Although drying a pipeline system with methanol will provide some degree of corrosion protection, there will always be trace amounts of moisture that will exist in small crevices, so applying a corrosion inhibitor and biocide batch mixture will ensure that any fluid remaining in the pipeline is noncorrosive and free of microbes.
Challenge
For the chemical batching technique to be effective, a detailed application design is required to ensure that the internal surface of the pipe is clean, and the volume and contact time of the chemical batch with the pipe wall is sufficient. For larger diameter pipelines, it is also crucial that the batch slug remains intact throughout the entire application process to ensure the entire circumference of the line is coated with inhibitor. This is especially true for pipelines with major downhill elevation changes, as the hydrostatic pressure of the chemical batch may cause speed excursions of the lead pig resulting in poor circumferential coverage of the internal pipe surface.
Solution
STEP began by engaging in key stakeholder discussions with the client and it was decided to consult with a third-party upstream chemical group that provides corrosion control products globally for a variety of oilfield systems. The proposed chemical inhibition system combined an organic, film forming water soluble corrosion inhibitor, and a liquid biocide effective at controlling Sulfate-Reducing Bacteria (SRB) and Acid-Producing Bacteria (APB). Case Study A newly constructed 26.4 km NPS 10 and 11.9 km NPS 12 pipeline system in central Alberta was going to be temporarily hibernated following hydrotest and before commissioning. The prime contractor for the project would be responsible for dewatering, cleaning, and drying each pipeline with a methanol wash.

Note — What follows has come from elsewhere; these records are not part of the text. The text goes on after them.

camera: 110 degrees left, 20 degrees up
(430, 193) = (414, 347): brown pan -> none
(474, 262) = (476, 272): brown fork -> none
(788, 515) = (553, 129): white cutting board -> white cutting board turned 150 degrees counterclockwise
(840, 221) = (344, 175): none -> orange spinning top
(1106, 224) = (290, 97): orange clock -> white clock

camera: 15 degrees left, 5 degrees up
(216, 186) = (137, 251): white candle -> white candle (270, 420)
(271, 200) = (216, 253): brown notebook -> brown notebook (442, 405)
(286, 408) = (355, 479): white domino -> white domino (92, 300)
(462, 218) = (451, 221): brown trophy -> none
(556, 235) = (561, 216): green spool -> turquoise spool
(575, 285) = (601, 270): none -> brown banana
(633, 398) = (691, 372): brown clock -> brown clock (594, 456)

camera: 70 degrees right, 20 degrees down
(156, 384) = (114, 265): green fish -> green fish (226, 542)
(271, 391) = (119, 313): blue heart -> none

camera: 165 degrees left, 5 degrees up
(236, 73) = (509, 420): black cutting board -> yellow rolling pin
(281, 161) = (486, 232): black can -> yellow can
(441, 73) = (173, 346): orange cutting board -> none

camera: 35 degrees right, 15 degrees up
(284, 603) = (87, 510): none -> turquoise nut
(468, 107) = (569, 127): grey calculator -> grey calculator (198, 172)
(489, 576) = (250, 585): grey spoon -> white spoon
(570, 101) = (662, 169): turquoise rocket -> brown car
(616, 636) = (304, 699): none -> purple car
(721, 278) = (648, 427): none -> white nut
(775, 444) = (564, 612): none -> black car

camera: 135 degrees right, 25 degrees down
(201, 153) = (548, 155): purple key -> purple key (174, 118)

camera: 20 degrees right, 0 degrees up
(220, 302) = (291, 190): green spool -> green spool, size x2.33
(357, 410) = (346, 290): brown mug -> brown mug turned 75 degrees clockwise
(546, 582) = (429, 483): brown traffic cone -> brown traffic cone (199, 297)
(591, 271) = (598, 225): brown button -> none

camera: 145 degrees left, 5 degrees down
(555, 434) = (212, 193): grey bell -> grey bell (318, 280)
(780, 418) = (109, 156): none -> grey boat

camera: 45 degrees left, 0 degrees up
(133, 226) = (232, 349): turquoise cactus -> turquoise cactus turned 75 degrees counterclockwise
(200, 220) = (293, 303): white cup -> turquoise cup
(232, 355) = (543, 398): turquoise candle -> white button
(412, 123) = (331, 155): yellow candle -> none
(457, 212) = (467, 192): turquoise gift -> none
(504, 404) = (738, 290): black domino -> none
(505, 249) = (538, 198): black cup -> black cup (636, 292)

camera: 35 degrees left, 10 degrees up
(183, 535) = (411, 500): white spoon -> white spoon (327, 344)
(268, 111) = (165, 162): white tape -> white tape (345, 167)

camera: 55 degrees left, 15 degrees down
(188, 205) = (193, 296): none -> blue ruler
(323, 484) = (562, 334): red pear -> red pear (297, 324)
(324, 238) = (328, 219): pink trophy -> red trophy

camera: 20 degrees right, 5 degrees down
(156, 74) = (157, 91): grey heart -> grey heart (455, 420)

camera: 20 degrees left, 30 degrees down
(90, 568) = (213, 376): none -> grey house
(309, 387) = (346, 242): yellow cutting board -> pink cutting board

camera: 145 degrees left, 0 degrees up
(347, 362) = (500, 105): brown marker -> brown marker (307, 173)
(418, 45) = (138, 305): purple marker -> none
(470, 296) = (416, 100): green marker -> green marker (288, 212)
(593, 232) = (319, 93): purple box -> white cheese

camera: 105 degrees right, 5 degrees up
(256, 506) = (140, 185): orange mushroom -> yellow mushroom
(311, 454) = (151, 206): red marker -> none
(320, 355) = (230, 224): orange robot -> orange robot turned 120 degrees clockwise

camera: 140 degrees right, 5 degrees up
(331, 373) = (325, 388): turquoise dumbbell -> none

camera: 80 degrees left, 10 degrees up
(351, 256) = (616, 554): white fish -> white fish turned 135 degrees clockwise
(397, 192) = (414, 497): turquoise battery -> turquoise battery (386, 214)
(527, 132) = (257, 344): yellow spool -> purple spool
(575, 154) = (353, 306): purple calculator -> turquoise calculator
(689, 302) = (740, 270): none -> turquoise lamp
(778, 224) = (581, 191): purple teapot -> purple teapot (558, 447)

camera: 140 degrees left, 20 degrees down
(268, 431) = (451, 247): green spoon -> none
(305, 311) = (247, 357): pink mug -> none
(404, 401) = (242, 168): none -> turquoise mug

In designing a predictable inhibitor and biocide delivery program, STEP collaborated with a specialty pig manufacturer in the supply of fit-for-purpose pipeline batching pigs tailored for creating a positive seal between dissimilar fluids. The objective was to use a well sealing lead and tail pig that would resist migration of gas from the pipeline backpressure while also evenly coating the pipe wall with the inhibitor blend, respectively.
Figure 2 contains an example of the batch run simulation for the NPS 10 pipeline system. STEP conducted a thorough analysis of each pipeline system elevation profile and the recommended volume of each inhibitor batch to determine the anticipated hydrostatic and dynamic pressures that would be acting on the system during the batch run. In doing so, STEP was able to determine a recommended line pack pressure that would ensure a constant pig train velocity across the entire length of each pipeline with a particular focus on downhill segments where pig speed excursions are more likely to occur.
Following the evaluation of the elevation profile and inhibitor batch characteristics, STEP recommended using nitrogen gas as the displacement medium for the pipeline inhibitor blend. Doing so would replace the oxygen in each pipeline system with inert nitrogen gas to provide the best possible protection against corrosion for long term hibernation. In addition, nitrogen pumping equipment provides fully variable rate control which allows the operator to ensure a constant pig speed without having to rely solely on venting at the receiving end. Using the anticipated dynamic and hydrostatic pressure evaluation on each pipeline system, STEP was able to determine the required nitrogen displacement rate and the required nitrogen volume for the project.
Summary
STEP was able to perform a thorough analysis of each pipeline system to deliver a predictable and controlled pipeline inhibitor batch run that would ensure the proper application of the corrosion inhibitor on the internal circumference of the pipe. In performing a detailed analysis of each pipeline system, STEP was able to successfully execute the above inhibitor batching runs for the client in the predicted amount of time and was able to remain within 15% of the budget. In addition, the decision to displace the inhibitor batch with nitrogen gas would provide the client’s asset with the best possible corrosion protection for short term hibernation.